Please count the lines in the items below that contain the string "score", and give only that number.
====== RECORDS
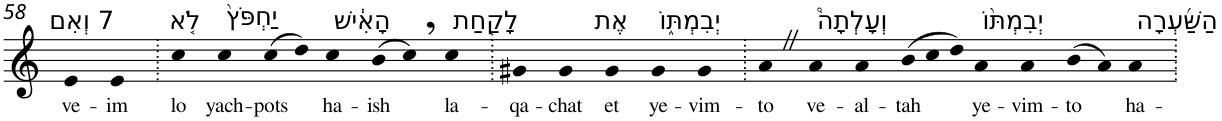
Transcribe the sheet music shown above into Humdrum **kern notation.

**kern	**text
*part1	*part1
*staff1	*staff1
*I"Piano	*
*I'Pno	*
!!LO:PB:g=z
*clefG2	*
*k[]	*
=58	=58
!LO:TX:a:t=7 וְאִם	!
!	!LO:LY:b
4e	ve-
!	!LO:LY:b
4e	-im
=59.	=59.
!LO:TX:a:t=לֹ֤א	!
!	!LO:LY:b
4cc	lo
!LO:TX:a:t=יַחְפֹּץ֙	!
!	!LO:LY:b
4cc	yach-
!	!LO:LY:b
(8cc	-pots
8dd)	.
!LO:TX:a:t=הָאִ֔ישׁ	!
!	!LO:LY:b
4cc	ha-
!	!LO:LY:b
(8b	-ish
8cc,)	.
!LO:TX:a:t=לָקַ֖חַת	!
!	!LO:LY:b
4cc	la-
=60.	=60.
!	!LO:LY:b
4g#X	-qa-
!	!LO:LY:b
4g#	-chat
!LO:TX:a:t=אֶת	!
!	!LO:LY:b
4g#	et
!LO:TX:a:t=יְבִמְתּ֑וֹ	!
!	!LO:LY:b
4g#	ye-
!	!LO:LY:b
4g#	-vim-
=61.	=61.
!	!LO:LY:b
4aZ	-to
!LO:TX:a:t=וְעָלְתָה֩	!
!	!LO:LY:b
4a	ve-
!	!LO:LY:b
4a	-al-
!	!LO:LY:b
(12b	-tah
12cc	.
12dd)	.
!LO:TX:a:t=יְבִמְתּ֨וֹ	!
!	!LO:LY:b
4a	ye-
!	!LO:LY:b
4a	-vim-
!	!LO:LY:b
(8b	-to
8a)	.
!LO:TX:a:t=הַשַּׁ֜עְרָה	!
!	!LO:LY:b
4a	ha-
=.	=.
*-	*-
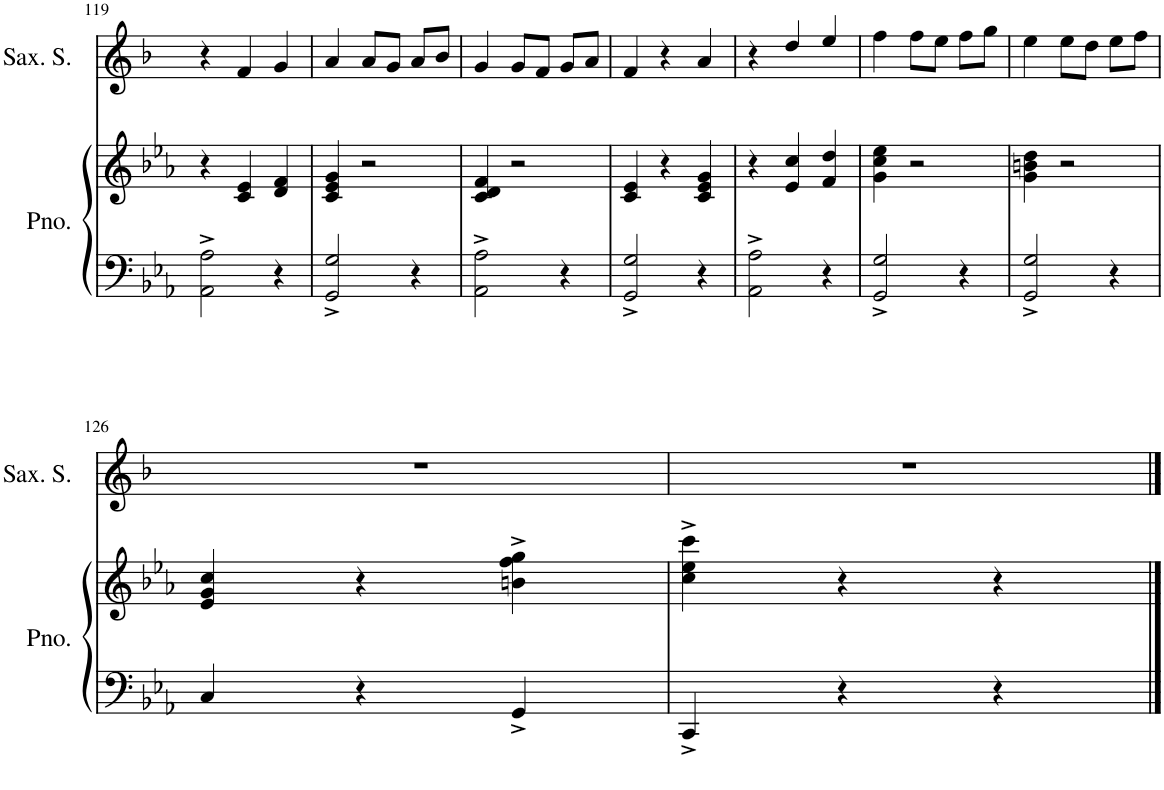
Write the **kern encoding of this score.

**kern	**kern	**kern
*part2	*part2	*part1
*staff3	*staff2	*staff1
*I"Piano	*	*I"Saxophone soprano
*I'Pno.	*	*I'Sax. S.
!!LO:PB:g=z
*clefF4	*clefG2	*clefG2
*	*	*Trd1c2
*k[b-e-a-]	*k[b-e-a-]	*k[b-]
*M3/4	*M3/4	*M3/4
=119	=119	=119
2AA-\^ 2A-\^	4r	4r
.	4c/ 4e-/	4f/
4r	4d/ 4f/	4g/
=120	=120	=120
2GG/^ 2G/^	4c/ 4e-/ 4g/	4a/
.	2r	8a/L
.	.	8g/J
4r	.	8a/L
.	.	8b-/J
=121	=121	=121
2AA-\^ 2A-\^	4c/ 4d/ 4f/	4g/
.	2r	8g/L
.	.	8f/J
4r	.	8g/L
.	.	8a/J
=122	=122	=122
2GG/^ 2G/^	4c/ 4e-/	4f/
.	4r	4r
4r	4c/ 4e-/ 4g/	4a/
=123	=123	=123
2AA-\^ 2A-\^	4r	4r
.	4e-/ 4cc/	4dd/
4r	4f/ 4dd/	4ee/
=124	=124	=124
2GG/^ 2G/^	4g\ 4cc\ 4ee-\	4ff\
.	2r	8ff\L
.	.	8ee\J
4r	.	8ff\L
.	.	8gg\J
=125	=125	=125
2GG/^ 2G/^	4g\ 4bn\ 4dd\	4ee\
.	2r	8ee\L
.	.	8dd\J
4r	.	8ee\L
.	.	8ff\J
!!LO:LB:g=z
=126	=126	=126
4C/	4e-/ 4g/ 4cc/	2.r
4r	4r	.
4GG^/	4bn\^ 4ff\^ 4gg\^	.
=127	=127	=127
4CC^/	4cc\^ 4ee-\^ 4ccc\^	2.r
4r	4r	.
4r	4r	.
==	==	==
*-	*-	*-
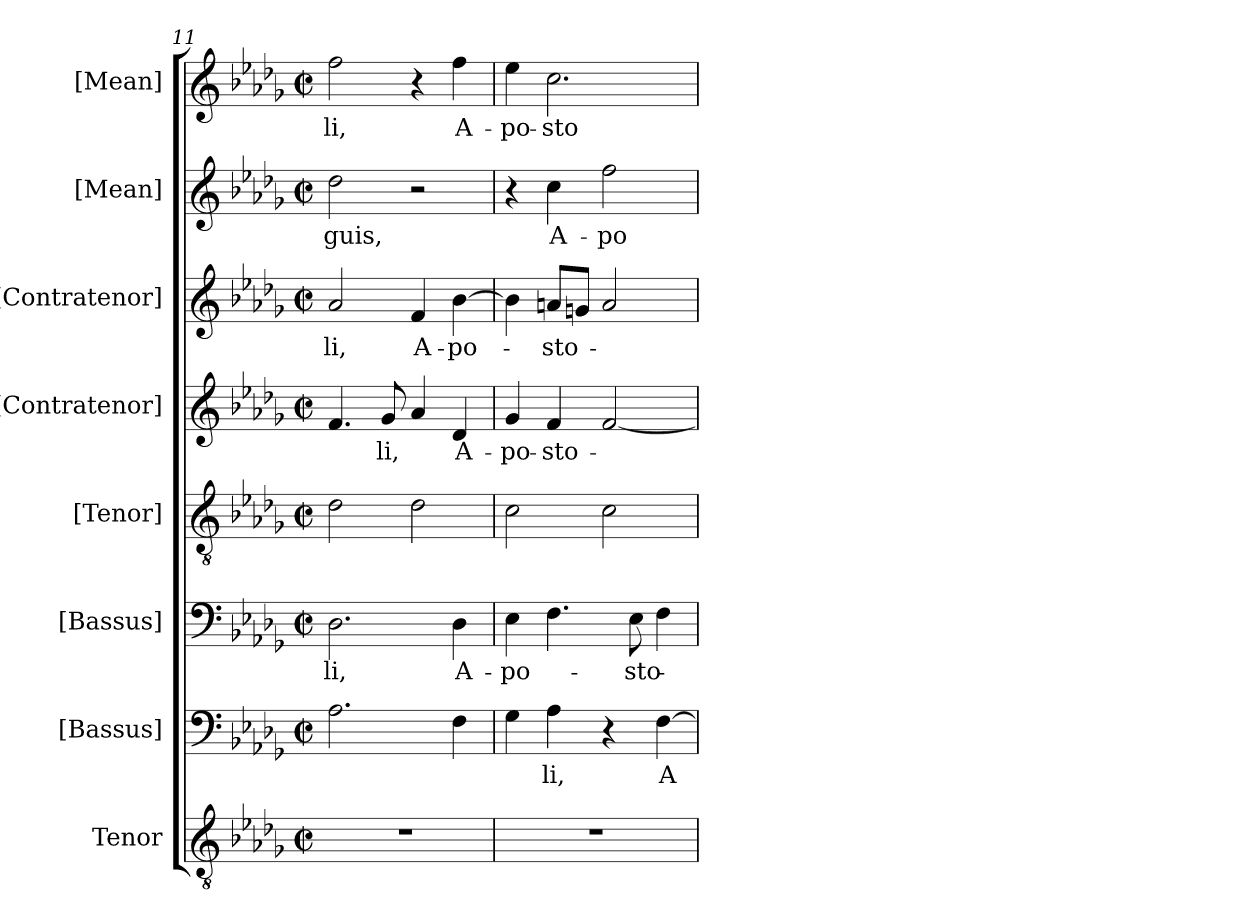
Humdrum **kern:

**kern	**kern	**text	**kern	**text	**kern	**kern	**text	**kern	**text	**kern	**text	**kern	**text
*part8	*part7	*part7	*part6	*part6	*part5	*part4	*part4	*part3	*part3	*part2	*part2	*part1	*part1
*staff8	*staff7	*staff7	*staff6	*staff6	*staff5	*staff4	*staff4	*staff3	*staff3	*staff2	*staff2	*staff1	*staff1
*I"Tenor	*I"[Bassus]	*	*I"[Bassus]	*	*I"[Tenor]	*I"[Contratenor]	*	*I"[Contratenor]	*	*I"[Mean]	*	*I"[Mean]	*
*	*	*	*	*	*I'T.	*	*	*	*	*	*	*	*
!!LO:LB:g=z
*clefGv2	*clefF4	*	*clefF4	*	*clefGv2	*clefG2	*	*clefG2	*	*clefG2	*	*clefG2	*
*ITrd7c12	*	*	*	*	*ITrd7c12	*ITrd7c12	*	*ITrd7c12	*	*	*	*	*
*k[b-e-a-d-g-]	*k[b-e-a-d-g-]	*	*k[b-e-a-d-g-]	*	*k[b-e-a-d-g-]	*k[b-e-a-d-g-]	*	*k[b-e-a-d-g-]	*	*k[b-e-a-d-g-]	*	*k[b-e-a-d-g-]	*
*b-:	*b-:	*	*b-:	*	*b-:	*b-:	*	*b-:	*	*b-:	*	*b-:	*
*M2/2	*M2/2	*	*M2/2	*	*M2/2	*M2/2	*	*M2/2	*	*M2/2	*	*M2/2	*
*met(c|)	*met(c|)	*	*met(c|)	*	*met(c|)	*met(c|)	*	*met(c|)	*	*met(c|)	*	*met(c|)	*
=11	=11	=11	=11	=11	=11	=11	=11	=11	=11	=11	=11	=11	=11
!	!	!	!	!LO:LY:b:color=#000000	!	!	!	!	!	!	!	!	!
!	!	!	!	!	!	!	!	!	!LO:LY:b:color=#000000	!	!	!	!
!	!	!	!	!	!	!	!	!	!	!	!LO:LY:b:color=#000000	!	!
!	!	!	!	!	!	!	!	!	!	!	!	!	!LO:LY:b:color=#000000
1r	2.A-i\	.	2.D-i\	-li,	2D-i\	4.Fi/	.	2A-i/	-li,	2dd-i\	-guis,	2ffi\	-li,
!	!	!	!	!	!	!	!LO:LY:b:color=#000000	!	!	!	!	!	!
.	.	.	.	.	.	8G-i/	-li,	.	.	.	.	.	.
!	!	!	!	!	!	!	!	!	!LO:LY:b:color=#000000	!	!	!	!
.	.	.	.	.	2D-i\	4A-i/	.	4Fi/	A-	2r	.	4r	.
!	!	!	!	!LO:LY:b:color=#000000	!	!	!	!	!	!	!	!	!
!	!	!	!	!	!	!	!LO:LY:b:color=#000000	!	!	!	!	!	!
!	!	!	!	!	!	!	!	!	!LO:LY:b:color=#000000	!	!	!	!
!	!	!	!	!	!	!	!	!	!	!	!	!	!LO:LY:b:color=#000000
.	4Fi\	.	4D-i\	A-	.	4D-i/	A-	[>4B-i\	-po-	.	.	4ffi\	A-
=12	=12	=12	=12	=12	=12	=12	=12	=12	=12	=12	=12	=12	=12
!	!	!	!	!LO:LY:b:color=#000000	!	!	!	!	!	!	!	!	!
!	!	!	!	!	!	!	!LO:LY:b:color=#000000	!	!	!	!	!	!
!	!	!	!	!	!	!	!	!	!	!	!	!	!LO:LY:b:color=#000000
1r	4G-i\	.	4E-i\	-po-	2Ci\	4G-i/	-po-	4B-i\]	.	4r	.	4ee-i\	-po-
!	!	!LO:LY:b:color=#000000	!	!	!	!	!	!	!	!	!	!	!
!	!	!	!	!	!	!	!LO:LY:b:color=#000000	!	!	!	!	!	!
!	!	!	!	!	!	!	!	!	!LO:LY:b:color=#000000	!	!	!	!
!	!	!	!	!	!	!	!	!	!	!	!LO:LY:b:color=#000000	!	!
!	!	!	!	!	!	!	!	!	!	!	!	!	!LO:LY:b:color=#000000
.	4A-i\	-li,	4.Fi\	.	.	4Fi/	-sto-	8Ani/L	-sto-	4cci\	A-	2.cci\	-sto-
.	.	.	.	.	.	.	.	8Gni/J	.	.	.	.	.
!	!	!	!	!	!	!	!	!	!	!	!LO:LY:b:color=#000000	!	!
.	4r	.	.	.	2Ci\	[<2Fi/	.	2Ai/	.	2ffi\	-po-	.	.
!	!	!	!	!LO:LY:b:color=#000000	!	!	!	!	!	!	!	!	!
.	.	.	8E-i\	-sto-	.	.	.	.	.	.	.	.	.
!	!	!LO:LY:b:color=#000000	!	!	!	!	!	!	!	!	!	!	!
.	[>4Fi\	A-	4Fi\	.	.	.	.	.	.	.	.	.	.
=	=	=	=	=	=	=	=	=	=	=	=	=	=
*-	*-	*-	*-	*-	*-	*-	*-	*-	*-	*-	*-	*-	*-
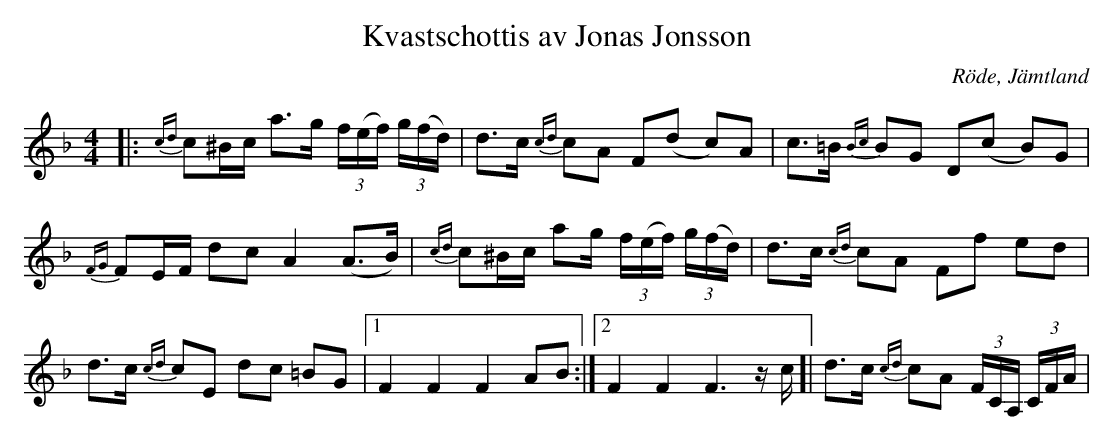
X:1
T:Kvastschottis av Jonas Jonsson
O:Röde, Jämtland
M:4/4
L:1/16
K:F
|: {cd}c2^Bc a2>g2 (3f(ef) (3g(fd) | d2>c2 {cd}c2A2 F2(d2- c2)A2 | c2>=B2 {Bc}B2G2 D2(c2- B2)G2 | {FG}F2EF d2c2 A4 (A2>B2) | {cd}c2^Bc a2g (3f(ef) (3g(fd) | d2>c2 {cd}c2A2 F2f2 e2d2 | d2>c2 {cd}c2E2 d2c2 =B2G2 |1 F4 F4 F4 A2B2 :|2 F4 F4 F4> z2c ]| d2>c2 {cd}c2A2 (3FCA, (3CFA |
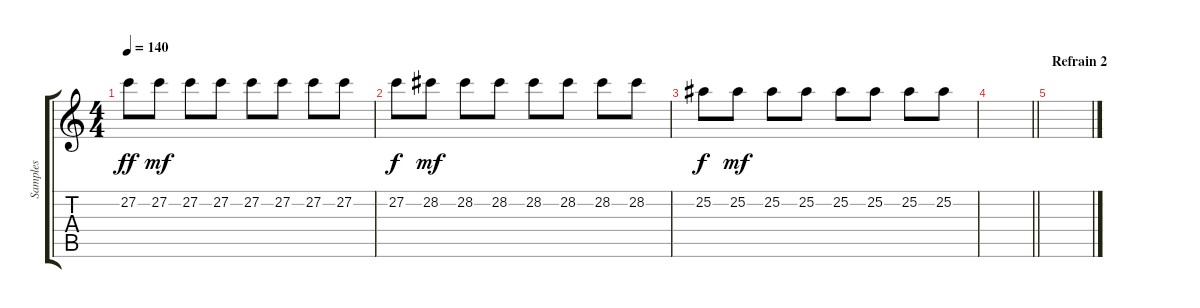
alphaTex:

\track ("Samples" "Samples") {instrument xylophone}
\staff {score tabs}
\tuning (D4 A3 F3 C3 G2 C2) {hide}
\ts (4 4)
\tempo 140
\clef g2
\ks c
27.2.8{dy ff} 27.2.8{dy mf} 27.2.8 27.2.8 27.2.8 27.2.8 27.2.8 27.2.8 |
27.2.8{dy f} 28.2.8{dy mf} 28.2.8 28.2.8 28.2.8 28.2.8 28.2.8 28.2.8 |
25.2.8{dy f} 25.2.8{dy mf} 25.2.8 25.2.8 25.2.8 25.2.8 25.2.8 25.2.8 |
\barLineRight lightlight
|
\section ("" "Refrain 2")
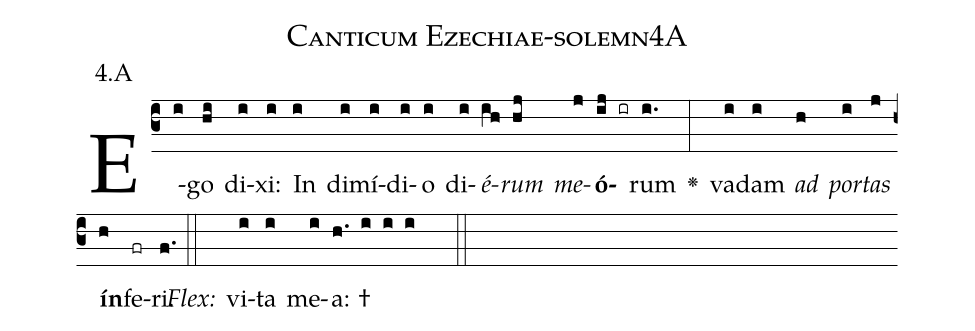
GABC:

name: Canticum Ezechiae-solemn4A;
annotation: 4.A;
%%
(c3)E(i)go(hi) di(i)xi:(i) In(i) di(i)mí(i)di(i)o(i) di(i)<i>é</i>(ih)<i>rum</i>(hj) <i>me</i>(j)<b>ó</b>(ij ir)rum(i.) <v>\greheightstar</v>(:) va(i)dam(i) <i>ad</i>(h) <i>por</i>(i)<i>tas</i>(j) <b>ín</b>(h)fe(fr)ri.(f.) (::)
<i>Flex:</i>()  vi(i)ta(i) me(i)a: †(h. i i i  ::)

%E(i) u(h) o(i) u(j) a(h) e.(f.) (::)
============
**ANSWER TO THIS PROBLEM**
2